Average total cost of robotic thyroid surgery over time. Total cost was defined as the cost necessary to produce care at the patient level. Purchase and maintenance for the robotic platform were considered indirect costs and not factored into the total cost analysis. When controlled for procedure type, there were no differences among UHC hospitals between inpatient and outpatient mean total costs (p=0.29–0.85). UHC data only.
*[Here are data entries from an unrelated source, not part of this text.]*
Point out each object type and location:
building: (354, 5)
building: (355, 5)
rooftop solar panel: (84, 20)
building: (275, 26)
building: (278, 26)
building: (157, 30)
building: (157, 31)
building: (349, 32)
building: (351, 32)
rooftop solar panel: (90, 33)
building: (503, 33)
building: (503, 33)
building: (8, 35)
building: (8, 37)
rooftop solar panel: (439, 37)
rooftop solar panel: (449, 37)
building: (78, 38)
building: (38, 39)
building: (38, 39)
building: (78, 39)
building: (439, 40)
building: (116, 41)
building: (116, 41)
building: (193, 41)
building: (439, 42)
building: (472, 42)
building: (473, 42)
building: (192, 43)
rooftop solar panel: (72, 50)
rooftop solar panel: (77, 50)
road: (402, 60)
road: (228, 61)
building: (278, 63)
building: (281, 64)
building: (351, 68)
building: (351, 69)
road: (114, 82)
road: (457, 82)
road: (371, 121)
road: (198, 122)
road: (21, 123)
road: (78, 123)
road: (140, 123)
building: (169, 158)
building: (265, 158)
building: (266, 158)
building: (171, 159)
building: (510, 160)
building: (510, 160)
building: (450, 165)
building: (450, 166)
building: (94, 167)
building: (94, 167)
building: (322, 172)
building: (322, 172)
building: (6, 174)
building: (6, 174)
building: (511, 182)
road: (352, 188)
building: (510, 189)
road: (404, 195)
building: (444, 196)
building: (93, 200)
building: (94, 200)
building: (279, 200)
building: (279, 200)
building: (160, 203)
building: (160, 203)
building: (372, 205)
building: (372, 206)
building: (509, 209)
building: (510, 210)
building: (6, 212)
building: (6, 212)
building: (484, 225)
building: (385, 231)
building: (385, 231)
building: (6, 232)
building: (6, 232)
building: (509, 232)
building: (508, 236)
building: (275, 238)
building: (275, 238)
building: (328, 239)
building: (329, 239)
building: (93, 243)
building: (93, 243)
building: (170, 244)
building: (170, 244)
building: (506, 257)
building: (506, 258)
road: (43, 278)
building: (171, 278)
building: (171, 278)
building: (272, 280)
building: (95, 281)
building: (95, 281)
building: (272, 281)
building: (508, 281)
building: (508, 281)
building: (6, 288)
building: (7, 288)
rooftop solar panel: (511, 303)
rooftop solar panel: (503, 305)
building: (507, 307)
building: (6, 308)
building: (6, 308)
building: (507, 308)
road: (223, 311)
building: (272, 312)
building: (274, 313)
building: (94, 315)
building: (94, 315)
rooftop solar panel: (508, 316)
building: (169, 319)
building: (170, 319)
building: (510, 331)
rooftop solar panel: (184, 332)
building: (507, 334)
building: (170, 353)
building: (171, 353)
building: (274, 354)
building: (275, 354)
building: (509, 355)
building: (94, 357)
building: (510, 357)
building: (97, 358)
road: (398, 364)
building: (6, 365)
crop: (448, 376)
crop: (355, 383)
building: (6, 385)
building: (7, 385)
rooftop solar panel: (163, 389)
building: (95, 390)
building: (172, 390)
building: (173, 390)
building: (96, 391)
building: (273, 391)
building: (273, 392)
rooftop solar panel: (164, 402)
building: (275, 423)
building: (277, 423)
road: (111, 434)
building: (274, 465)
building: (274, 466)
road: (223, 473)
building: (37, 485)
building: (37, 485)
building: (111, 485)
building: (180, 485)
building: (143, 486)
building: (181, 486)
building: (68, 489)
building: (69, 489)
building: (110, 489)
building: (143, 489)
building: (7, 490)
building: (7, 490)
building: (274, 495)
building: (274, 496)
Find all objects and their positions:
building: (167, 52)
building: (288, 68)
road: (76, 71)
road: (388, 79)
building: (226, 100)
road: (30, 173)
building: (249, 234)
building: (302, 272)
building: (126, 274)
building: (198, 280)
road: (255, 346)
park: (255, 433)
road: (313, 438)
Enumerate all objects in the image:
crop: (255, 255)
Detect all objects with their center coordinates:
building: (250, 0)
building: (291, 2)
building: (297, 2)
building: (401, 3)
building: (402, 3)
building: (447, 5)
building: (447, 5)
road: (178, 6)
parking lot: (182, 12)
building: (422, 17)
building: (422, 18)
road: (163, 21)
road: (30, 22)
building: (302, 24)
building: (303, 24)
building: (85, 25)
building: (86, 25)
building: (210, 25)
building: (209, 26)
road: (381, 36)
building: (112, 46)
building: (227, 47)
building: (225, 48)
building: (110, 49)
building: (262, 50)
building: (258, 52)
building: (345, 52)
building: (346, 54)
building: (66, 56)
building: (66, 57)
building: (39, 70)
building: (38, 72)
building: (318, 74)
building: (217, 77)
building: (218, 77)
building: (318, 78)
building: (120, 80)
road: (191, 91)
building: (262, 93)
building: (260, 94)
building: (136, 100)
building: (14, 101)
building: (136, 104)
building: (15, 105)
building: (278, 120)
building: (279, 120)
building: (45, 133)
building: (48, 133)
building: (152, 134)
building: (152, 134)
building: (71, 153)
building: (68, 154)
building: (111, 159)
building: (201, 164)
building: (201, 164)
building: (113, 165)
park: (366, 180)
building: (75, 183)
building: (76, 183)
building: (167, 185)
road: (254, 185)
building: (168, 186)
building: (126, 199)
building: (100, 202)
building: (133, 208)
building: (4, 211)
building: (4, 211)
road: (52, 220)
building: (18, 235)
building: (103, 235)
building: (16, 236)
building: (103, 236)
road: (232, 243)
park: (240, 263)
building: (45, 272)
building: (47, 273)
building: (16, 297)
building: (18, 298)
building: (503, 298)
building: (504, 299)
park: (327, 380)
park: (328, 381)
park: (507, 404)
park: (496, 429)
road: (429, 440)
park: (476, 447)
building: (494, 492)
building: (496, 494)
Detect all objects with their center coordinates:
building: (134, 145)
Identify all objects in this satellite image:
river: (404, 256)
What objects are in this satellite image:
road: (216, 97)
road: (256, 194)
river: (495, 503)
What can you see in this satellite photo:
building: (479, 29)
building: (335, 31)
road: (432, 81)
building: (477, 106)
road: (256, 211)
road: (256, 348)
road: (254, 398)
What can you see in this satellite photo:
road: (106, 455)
There are major limitations to consider with the present study. Common complications for thyroid surgery are likely under-reported. Thyroid surgery complications are often diagnosed in the outpatient clinic (unilateral vocal fold paralysis, hematoma, wound infection, or hypocalcemia) that might not transmit to central electronic medical records. Not all member institutions enter clinical data into the UHC database, even if the outpatient clinic encounter occurs in a hospital-based clinic.

Another shortcoming of this study is that the same clinical problem is often coded differently and/or inaccurately. Further, procedure and diagnostic codes could be entered retrospectively and not necessarily at the time of the event. Poor physician documentation may compromise data accuracy. Attempts to overcome inherent shortcomings of the database design with respect to the thyroidectomy population will continue through additional analysis and ongoing research.

Conclusion

The 2011 announcement that the surgical robot manufacturer no longer supported RT in the United States appears to have had an impact on the nascent growth of the technique in the United States. Despite higher complication rates, lower-volume centers collectively perform the majority of volume in the United States and are also responsible for the recent increases in RT utilization patterns. Decentralization of RT away from high-volume centers may be associated with observed increases in RT complication rates.